In the Virginia gubernatorial contest, recently won by Republican candidate Glenn Youngkin, the focus of attack was directed at a work of fiction; Pulitzer prize winning novel Beloved, by the Nobel prize winning author Toni Morrison – widely considered to be one of the most important American literary works. The basis of the attack on this work was that the then governor, and recent Virginia Democratic gubernatorial candidate Terry McCauliffe, in 2016 vetoed a Republican bill aimed at enabling Virginia school students to exempt themselves from class based on that material being covered. This is reflective of a general attack being fought in state legislatures and schools boards across the country. The 1776 Project Political Action Committee and the group 1776 Action have been extremely active in this struggle which has led to a wave of conservative victories in school board elections across the country.

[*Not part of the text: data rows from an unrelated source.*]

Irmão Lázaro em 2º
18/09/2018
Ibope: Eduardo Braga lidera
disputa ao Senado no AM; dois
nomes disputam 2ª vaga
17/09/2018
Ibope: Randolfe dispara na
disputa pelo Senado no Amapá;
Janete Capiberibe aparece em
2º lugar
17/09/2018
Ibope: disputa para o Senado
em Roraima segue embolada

The effect of the offensive launched around the 1776 project was immediate. The Washington Post published an article on 30 August 2021, entitled “Hate crimes rise to highest level in 12 years amid increasing attacks on Black and Asian people, FBI says”.

“In all, the federal agency tallied 7,759 hate crimes last year, a tumultuous 12 months marked by a global pandemic, a divisive presidential election and upheaval in the economy. The total represented an increase of 6 percent from 2019 and the most since 2008, when 7,783 hate crimes were reported.”

Incidentally, 2008 was the year in which Barack Obama was elected President, the financial crisis hit the global economy, and the Tea Party was launched with an explicitly racist overtone.

These latest figures are certainly a significant undercount, since the Stop AAPI Hate organisation reported 6,603 cases between March 2020 and March 2021, mainly due to hatred against Asians whipped up due first to the pandemic and subsequently to the new cold war against China. The generalisation of race hate intended by the culture war is already producing rich returns as manifested in the latest election results.

The UK government is following a similar path toward similar ends – to prevent the consolidation of a multi racial radicalisation against the conditions which are bound to ensue following the new austerity offensive.